■ Article ■

If you wanna show that you like Bibi, just leave a comment please!
Seriously ya'll, just comments. Reblogs, tags, asks.. what ever form they may take. All I look forward to when posting artwork is reading all the responses. 👍
@solst1ce-sketches
WAAAHGAGAG THANK YOU SO MUCH!! AND HAPPY VALENTINES DAY!! 😭😭💖💖💖😭💖
@luna-purple454
Oh they're both fine! :0 Other than some angst ideas I had for them-- they're both still alive and well XD I just haven't drawn them in a while :/
@minnesotamedic186
I can hardly wait! :DDD (And yes you can XD)
@butterbreadsworld
Sorry, I don't take requests. Thank you though!! :}}
@i-v-y67
Blackmail XDD
@samcat2
I still like transformers! Though I'm not really interested in drawing it atm.. thank you though!! :DD
(Post in question)
XDDD fr tho--
:DD Thank youuu!! :}}}
@kiinther
XDD Blue is too big for that too! Though Seafoam might be able to give her a little peck on the cheek 👀 if either of them would just confess their feelings already <XDD
I know, and I hate all of it. :(
Also thank you so much! :DD
I was thinking that they're kind'a a cross between the two.
They pillage and raid other ships, but they don't normally go for "innocent" ships.. if they attack anyone, its usually other rotten pirates or slave ships maybe? "Bad" ships I guess you could say-
As for the voice claims. If like you explained- you happen upon an OC of mine and think "HE LOOKES LIKE HE SOUNDS EXACTLY LIKE THAT OTHER GUY" Then feel free to send it on over to me! :DD
But don't go out of your way to find voice claims for my characters as a gift or a form of fanart. Remember! All I really want is comments. Engagement with my work means everything to me! <:)
@neo-metalscottic (Post in question)
AAAA THANK YOU SO MUCH!!! :DDD I'm so glad you like him!! :}} And that head injury was kind'a just a pose prompt. Though I might slap some lore on it and make it canon! :00
As for Papyrus.. its complicated.
Papyrus had accepted long ago that Sans and all his friends were gone. And that he was never going to see them again.. It really hurt. And it took him a very long time to accept that fact. But he did. He knows in his soul that his true brother is gone..

■ The data ■
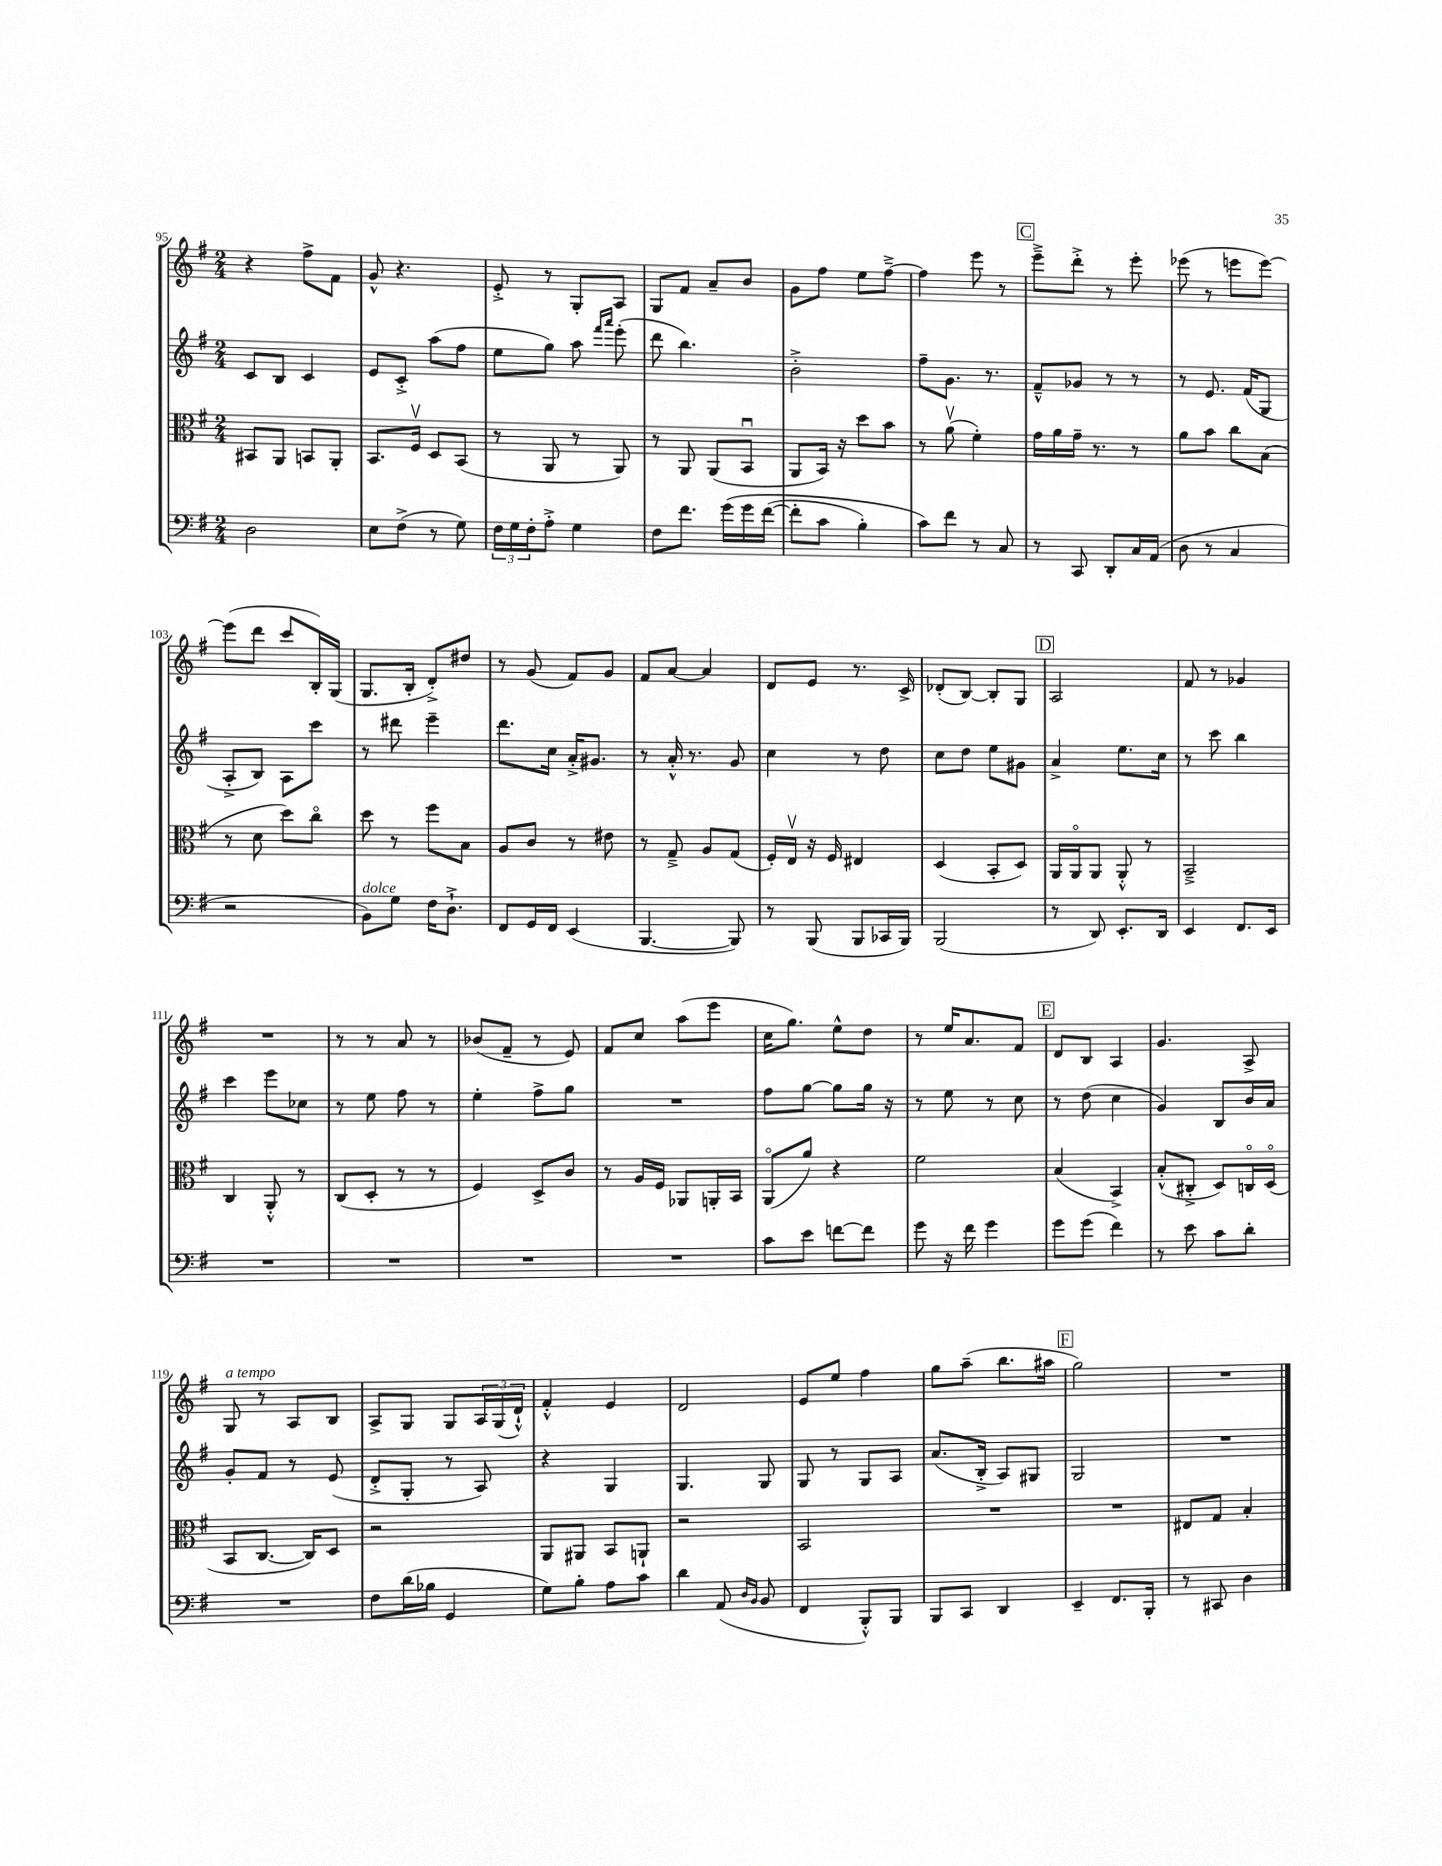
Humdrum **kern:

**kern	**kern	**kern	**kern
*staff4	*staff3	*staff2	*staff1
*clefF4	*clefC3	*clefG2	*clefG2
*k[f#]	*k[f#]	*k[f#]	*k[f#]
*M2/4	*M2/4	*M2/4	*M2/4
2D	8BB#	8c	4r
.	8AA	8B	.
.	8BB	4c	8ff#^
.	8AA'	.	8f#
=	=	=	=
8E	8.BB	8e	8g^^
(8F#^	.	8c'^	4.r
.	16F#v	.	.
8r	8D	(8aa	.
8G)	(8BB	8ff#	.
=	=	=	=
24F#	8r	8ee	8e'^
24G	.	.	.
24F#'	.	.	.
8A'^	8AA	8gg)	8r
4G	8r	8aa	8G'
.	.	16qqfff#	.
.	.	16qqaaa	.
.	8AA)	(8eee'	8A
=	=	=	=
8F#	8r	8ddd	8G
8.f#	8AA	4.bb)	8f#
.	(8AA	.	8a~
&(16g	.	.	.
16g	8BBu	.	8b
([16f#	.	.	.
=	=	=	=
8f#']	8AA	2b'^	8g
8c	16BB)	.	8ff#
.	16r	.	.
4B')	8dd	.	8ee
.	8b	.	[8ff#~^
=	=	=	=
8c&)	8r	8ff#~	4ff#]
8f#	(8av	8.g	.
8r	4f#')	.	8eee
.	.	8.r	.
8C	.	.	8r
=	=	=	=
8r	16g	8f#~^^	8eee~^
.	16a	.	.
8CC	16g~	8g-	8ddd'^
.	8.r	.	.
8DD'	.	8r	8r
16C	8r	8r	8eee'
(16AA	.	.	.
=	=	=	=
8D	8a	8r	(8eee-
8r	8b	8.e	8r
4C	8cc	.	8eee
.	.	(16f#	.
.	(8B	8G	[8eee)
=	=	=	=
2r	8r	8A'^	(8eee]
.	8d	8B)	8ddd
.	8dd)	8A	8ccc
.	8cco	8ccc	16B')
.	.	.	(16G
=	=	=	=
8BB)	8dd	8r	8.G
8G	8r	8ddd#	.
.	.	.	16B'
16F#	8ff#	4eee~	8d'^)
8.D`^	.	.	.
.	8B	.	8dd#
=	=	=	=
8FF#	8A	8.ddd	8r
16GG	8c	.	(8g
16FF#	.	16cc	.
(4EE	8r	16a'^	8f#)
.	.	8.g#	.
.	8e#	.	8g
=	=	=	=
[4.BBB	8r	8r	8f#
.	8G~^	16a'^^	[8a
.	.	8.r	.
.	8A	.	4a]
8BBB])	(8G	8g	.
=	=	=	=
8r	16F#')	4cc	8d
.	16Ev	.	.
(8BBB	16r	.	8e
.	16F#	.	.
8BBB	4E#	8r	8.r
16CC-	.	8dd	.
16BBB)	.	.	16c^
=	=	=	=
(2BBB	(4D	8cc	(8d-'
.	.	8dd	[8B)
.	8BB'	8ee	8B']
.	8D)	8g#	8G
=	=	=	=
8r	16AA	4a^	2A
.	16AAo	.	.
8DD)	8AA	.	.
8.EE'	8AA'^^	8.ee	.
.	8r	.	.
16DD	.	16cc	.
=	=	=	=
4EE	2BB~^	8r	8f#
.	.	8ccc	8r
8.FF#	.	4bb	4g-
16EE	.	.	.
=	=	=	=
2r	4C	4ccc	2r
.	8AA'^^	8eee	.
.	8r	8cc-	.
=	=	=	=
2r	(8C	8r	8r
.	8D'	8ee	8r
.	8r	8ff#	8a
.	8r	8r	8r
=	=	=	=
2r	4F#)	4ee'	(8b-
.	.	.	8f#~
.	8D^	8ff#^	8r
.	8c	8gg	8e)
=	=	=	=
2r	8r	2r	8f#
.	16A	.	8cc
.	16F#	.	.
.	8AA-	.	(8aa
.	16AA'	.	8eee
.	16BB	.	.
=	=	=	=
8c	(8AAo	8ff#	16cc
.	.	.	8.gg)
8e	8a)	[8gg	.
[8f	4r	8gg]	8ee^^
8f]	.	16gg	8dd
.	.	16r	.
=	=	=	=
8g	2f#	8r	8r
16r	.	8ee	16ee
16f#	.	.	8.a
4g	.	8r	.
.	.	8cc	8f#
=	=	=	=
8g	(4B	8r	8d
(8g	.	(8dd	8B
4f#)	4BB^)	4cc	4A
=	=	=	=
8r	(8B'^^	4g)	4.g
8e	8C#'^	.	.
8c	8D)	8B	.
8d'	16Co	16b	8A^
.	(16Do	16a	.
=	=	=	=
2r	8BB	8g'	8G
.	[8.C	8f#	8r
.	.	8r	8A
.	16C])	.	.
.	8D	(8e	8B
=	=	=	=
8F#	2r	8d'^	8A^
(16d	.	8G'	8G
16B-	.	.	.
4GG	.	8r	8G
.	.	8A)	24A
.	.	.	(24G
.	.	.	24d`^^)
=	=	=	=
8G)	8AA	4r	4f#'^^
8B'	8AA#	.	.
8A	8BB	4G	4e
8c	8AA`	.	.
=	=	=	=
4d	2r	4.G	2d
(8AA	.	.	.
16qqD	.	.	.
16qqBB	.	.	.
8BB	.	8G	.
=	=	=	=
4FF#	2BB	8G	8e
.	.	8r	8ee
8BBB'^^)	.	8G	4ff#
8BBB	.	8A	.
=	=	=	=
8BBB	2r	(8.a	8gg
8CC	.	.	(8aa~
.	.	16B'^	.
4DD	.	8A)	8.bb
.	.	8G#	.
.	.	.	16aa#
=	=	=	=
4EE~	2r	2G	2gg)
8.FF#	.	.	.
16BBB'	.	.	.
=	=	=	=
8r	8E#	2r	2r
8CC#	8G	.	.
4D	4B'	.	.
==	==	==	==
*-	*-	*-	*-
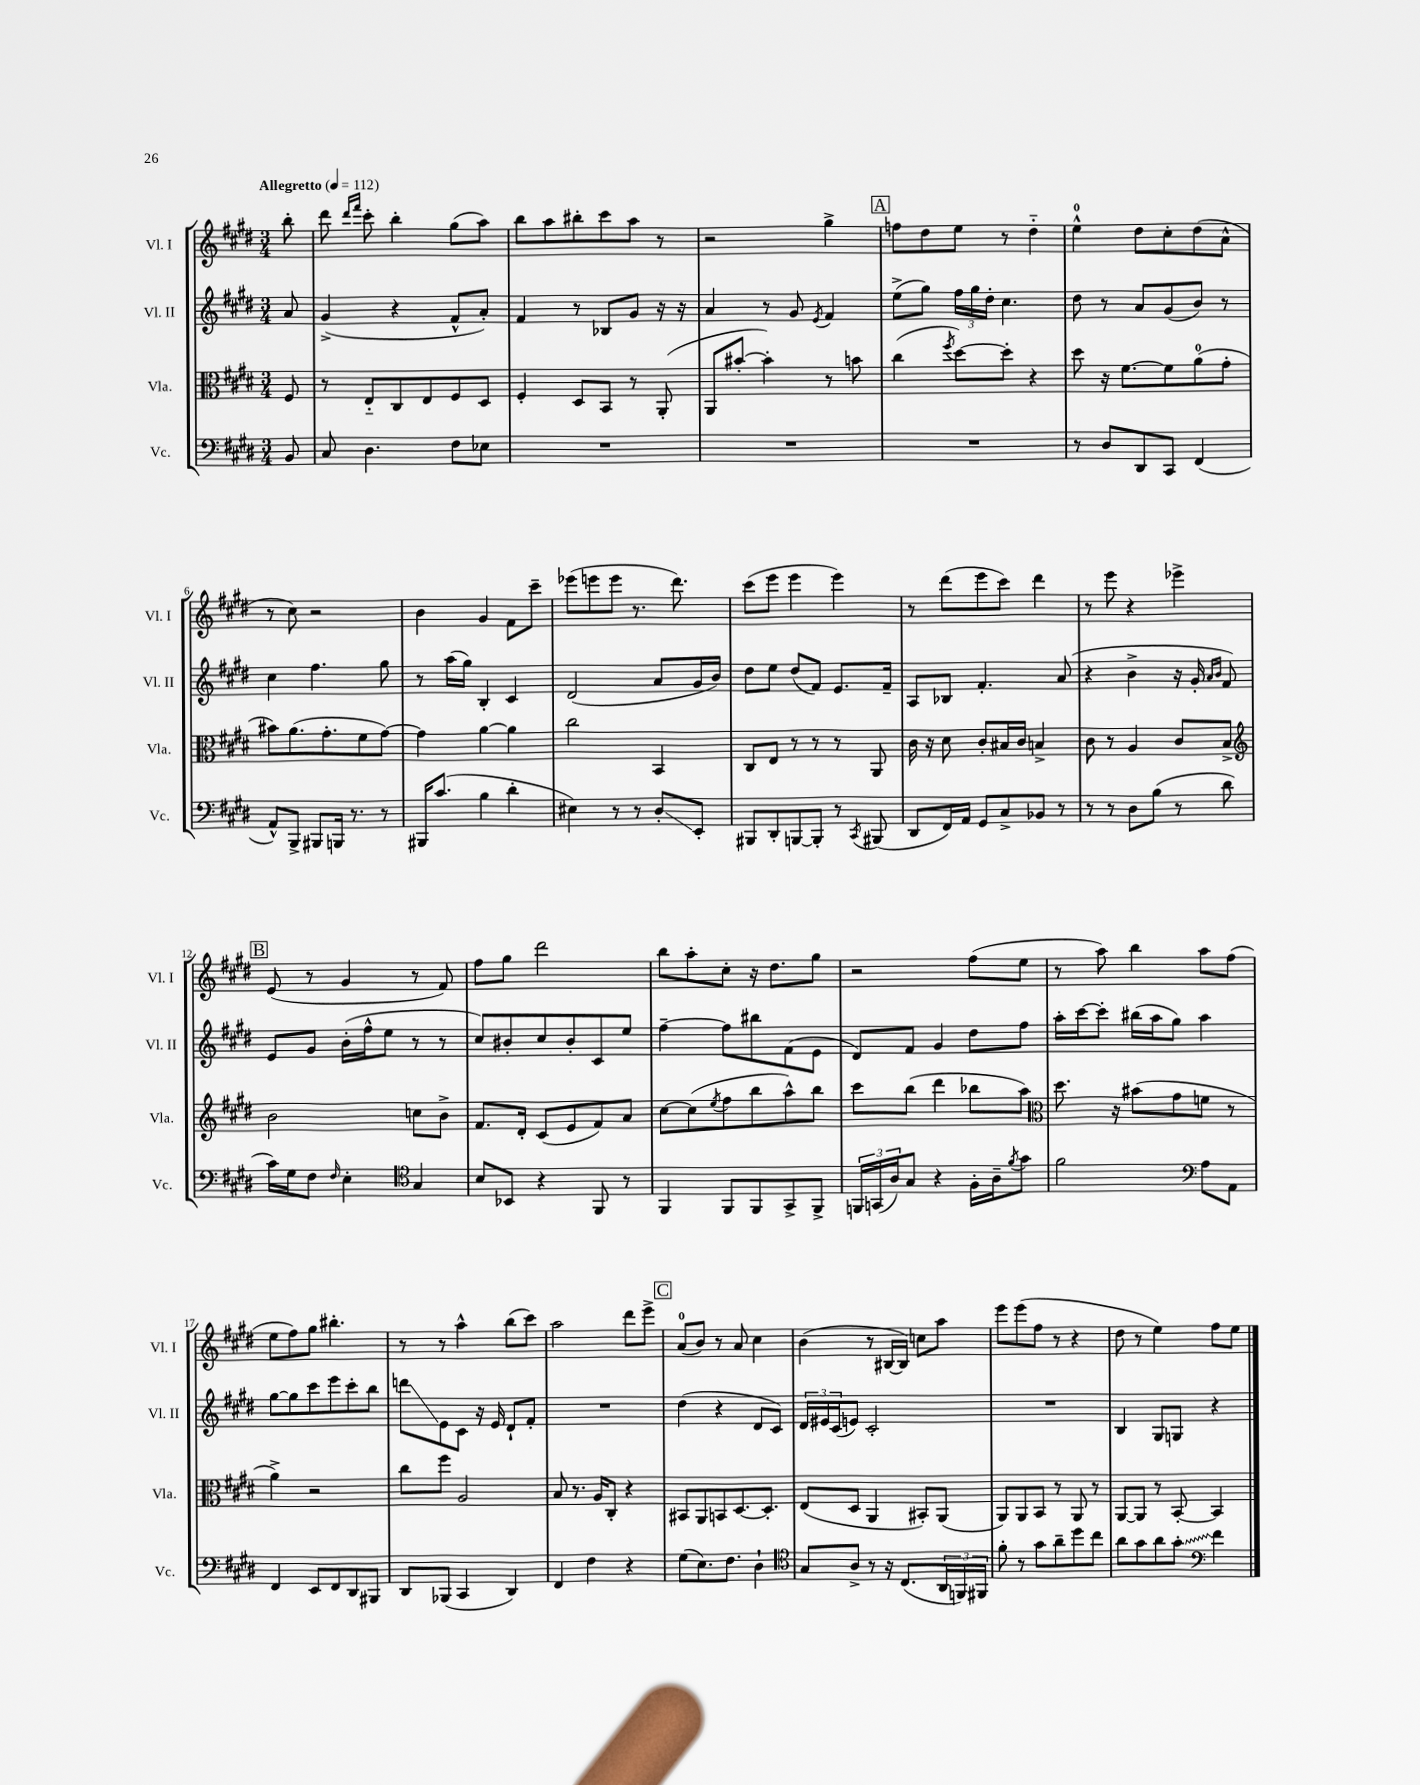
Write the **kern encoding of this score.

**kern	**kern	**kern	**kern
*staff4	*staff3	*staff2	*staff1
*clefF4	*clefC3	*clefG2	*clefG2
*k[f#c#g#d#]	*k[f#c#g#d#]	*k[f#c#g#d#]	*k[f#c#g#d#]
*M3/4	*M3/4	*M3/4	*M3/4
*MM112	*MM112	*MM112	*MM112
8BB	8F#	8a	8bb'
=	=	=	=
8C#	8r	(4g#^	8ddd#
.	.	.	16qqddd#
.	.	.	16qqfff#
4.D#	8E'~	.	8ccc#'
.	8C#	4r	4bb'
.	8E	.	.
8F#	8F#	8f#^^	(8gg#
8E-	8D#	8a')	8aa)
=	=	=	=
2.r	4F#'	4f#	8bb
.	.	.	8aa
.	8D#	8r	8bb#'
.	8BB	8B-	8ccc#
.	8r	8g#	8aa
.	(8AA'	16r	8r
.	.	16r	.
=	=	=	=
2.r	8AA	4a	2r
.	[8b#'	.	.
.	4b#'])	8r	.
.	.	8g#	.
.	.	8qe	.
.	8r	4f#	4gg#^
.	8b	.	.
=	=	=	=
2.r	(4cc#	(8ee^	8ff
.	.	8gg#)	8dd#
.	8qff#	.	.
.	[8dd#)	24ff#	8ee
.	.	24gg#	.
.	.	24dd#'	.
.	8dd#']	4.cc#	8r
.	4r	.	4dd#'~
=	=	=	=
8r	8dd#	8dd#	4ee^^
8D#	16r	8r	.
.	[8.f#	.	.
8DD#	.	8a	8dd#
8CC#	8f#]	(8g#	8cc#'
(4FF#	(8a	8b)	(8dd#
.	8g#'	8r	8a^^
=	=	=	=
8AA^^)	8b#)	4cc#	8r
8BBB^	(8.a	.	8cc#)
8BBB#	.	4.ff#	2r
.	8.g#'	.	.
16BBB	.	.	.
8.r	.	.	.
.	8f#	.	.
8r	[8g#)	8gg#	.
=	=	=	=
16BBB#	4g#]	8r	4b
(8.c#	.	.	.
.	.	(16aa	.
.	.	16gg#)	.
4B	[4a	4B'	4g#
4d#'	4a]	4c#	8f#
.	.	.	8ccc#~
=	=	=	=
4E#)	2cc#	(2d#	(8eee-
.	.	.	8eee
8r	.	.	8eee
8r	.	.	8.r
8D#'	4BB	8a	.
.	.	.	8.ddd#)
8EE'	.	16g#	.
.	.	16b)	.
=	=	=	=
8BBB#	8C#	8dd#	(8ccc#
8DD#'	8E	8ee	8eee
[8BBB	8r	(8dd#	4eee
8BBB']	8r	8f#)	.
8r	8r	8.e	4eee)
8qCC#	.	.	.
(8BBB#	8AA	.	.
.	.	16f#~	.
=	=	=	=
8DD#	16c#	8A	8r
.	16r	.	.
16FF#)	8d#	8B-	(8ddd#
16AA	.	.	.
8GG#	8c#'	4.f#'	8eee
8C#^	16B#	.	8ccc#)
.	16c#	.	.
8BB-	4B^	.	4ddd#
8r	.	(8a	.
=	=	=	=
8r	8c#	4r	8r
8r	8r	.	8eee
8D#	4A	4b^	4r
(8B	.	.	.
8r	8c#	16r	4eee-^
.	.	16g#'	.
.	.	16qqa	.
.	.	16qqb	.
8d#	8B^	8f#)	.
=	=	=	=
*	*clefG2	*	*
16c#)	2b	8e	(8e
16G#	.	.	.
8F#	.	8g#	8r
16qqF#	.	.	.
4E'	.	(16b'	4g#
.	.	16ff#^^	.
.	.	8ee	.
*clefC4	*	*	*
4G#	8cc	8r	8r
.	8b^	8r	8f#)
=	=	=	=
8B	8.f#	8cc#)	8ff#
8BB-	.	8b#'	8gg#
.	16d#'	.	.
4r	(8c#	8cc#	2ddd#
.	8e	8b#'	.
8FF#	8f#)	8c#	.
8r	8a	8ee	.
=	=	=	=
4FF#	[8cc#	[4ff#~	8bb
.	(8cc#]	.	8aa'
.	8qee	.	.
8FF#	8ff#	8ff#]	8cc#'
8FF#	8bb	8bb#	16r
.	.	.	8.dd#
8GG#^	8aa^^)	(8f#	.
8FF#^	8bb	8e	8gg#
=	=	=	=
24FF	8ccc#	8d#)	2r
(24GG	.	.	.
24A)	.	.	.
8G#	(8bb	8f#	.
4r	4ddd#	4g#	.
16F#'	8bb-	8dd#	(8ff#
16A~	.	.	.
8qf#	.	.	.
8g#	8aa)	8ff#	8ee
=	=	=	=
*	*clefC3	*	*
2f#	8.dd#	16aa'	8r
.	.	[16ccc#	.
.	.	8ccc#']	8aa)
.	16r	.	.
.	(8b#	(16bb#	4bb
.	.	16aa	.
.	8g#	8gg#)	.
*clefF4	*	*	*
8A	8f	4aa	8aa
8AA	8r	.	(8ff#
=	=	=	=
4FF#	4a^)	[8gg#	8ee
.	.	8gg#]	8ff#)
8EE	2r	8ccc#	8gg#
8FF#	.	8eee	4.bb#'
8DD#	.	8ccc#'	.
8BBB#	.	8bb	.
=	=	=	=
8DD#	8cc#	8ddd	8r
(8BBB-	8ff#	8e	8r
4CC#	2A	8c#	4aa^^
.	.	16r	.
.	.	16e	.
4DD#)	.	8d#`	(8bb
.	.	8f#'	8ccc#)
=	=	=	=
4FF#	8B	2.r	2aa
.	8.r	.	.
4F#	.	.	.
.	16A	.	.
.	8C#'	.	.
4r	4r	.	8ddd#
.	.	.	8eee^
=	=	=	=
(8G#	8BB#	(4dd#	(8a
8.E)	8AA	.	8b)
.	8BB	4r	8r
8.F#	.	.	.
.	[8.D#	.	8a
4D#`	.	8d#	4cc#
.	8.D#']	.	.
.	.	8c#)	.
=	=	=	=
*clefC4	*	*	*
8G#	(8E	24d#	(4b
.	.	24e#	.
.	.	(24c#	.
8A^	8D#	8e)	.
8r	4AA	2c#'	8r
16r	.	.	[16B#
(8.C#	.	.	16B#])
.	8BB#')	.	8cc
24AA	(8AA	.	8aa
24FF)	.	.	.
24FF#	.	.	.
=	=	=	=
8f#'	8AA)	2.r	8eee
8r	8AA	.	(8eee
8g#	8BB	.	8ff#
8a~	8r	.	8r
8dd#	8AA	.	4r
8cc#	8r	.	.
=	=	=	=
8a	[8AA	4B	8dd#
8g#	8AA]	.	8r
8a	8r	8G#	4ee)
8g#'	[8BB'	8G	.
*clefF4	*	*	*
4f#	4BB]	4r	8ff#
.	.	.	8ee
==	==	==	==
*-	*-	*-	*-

■ Exercise requirements ■
A) What does the artist say in the post that they look forward to most when posting artwork?
B) Report every line in the rows that contains the string "kern". Case counts.

■ Task-by-task answers ■
A) Reading all the responses.

B)
Humdrum **kern:
**kern	**kern	**kern	**kern
Write the **kern encoding of this score.
**kern	**kern	**kern	**kern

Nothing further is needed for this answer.